Lots of men and women do this, and have done this, for millenia. Who am I to whine and whinge? Seriously.
I have learned that I can't do this alone. I have learned to ask for help. A lot. At least by my standards. I have learned that my family is more supportive that I ever would have guessed had I not needed them so much these last months.
I have learned that kids grieve on their own schedules, in their own ways, in ways that we may not recognize as grieving. I am learning to worry less, to be more forgiving of them and myself.
I have learned that rejection from some people is a blessing. I have become very, very private. I have given up being the "fixer" for the world, making things okay for the people around me. I can't. They'll have to sort out things for themselves. That doesn't make me a terrible person, or a "bottom feeder" as one person put it.
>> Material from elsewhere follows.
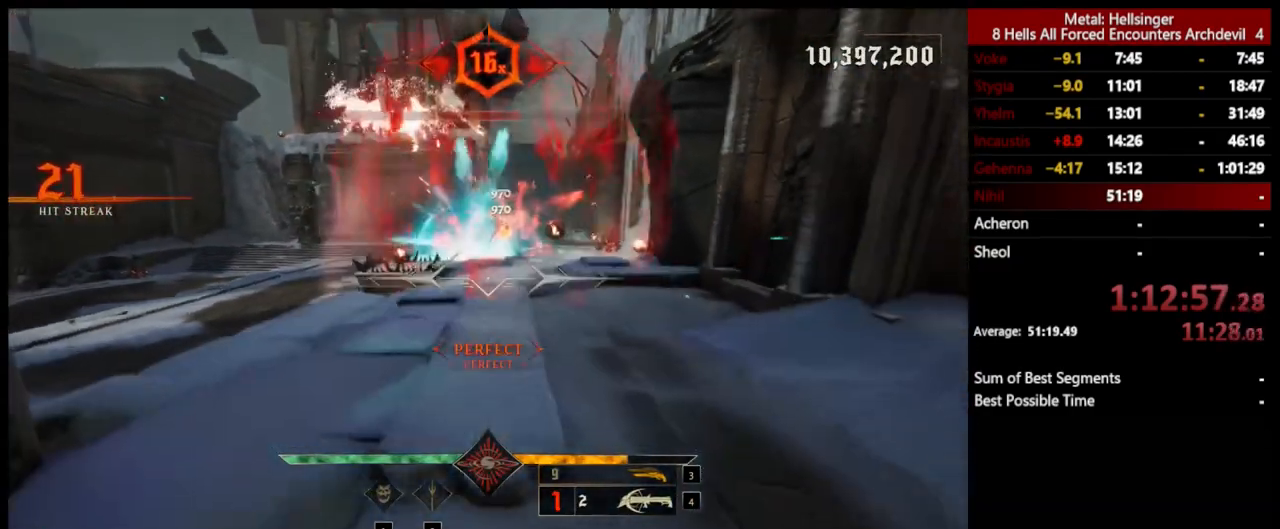
{"keys": ["d", "w"], "mouse": [], "events": [[150, "space", "down"], [267, "mouse_left", "down"], [301, "space", "up"], [384, "mouse_left", "up"]]}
A few months ago I asked my brother to drive me out to Pedernales Falls state park, so I could walk in solitude along the trails and find a private place to cry and fall apart, where I could feel the love and support of the planet holding me. Many things came to me, sitting on a rock in the sunshine listening to the wind whip the cedar and juniper around me. I felt overwhelmed by everything ahead. So, so much to do, and then the stress of being the sole parent for my children - their sole emotional anchor, financial provider, guidance counselor, guide to life and the world and adulthood and the way to their own individual paths.
A thought entered my mind as I finally rose to leave:
"There is nothing to do but love everyone."
I hold onto this when the overwhelmed feeling comes back. Which it does, in cycles. But I have also learned that it runs itself out and I'm back to feeling my old intrepid self again.
There is nothing to do but love everyone.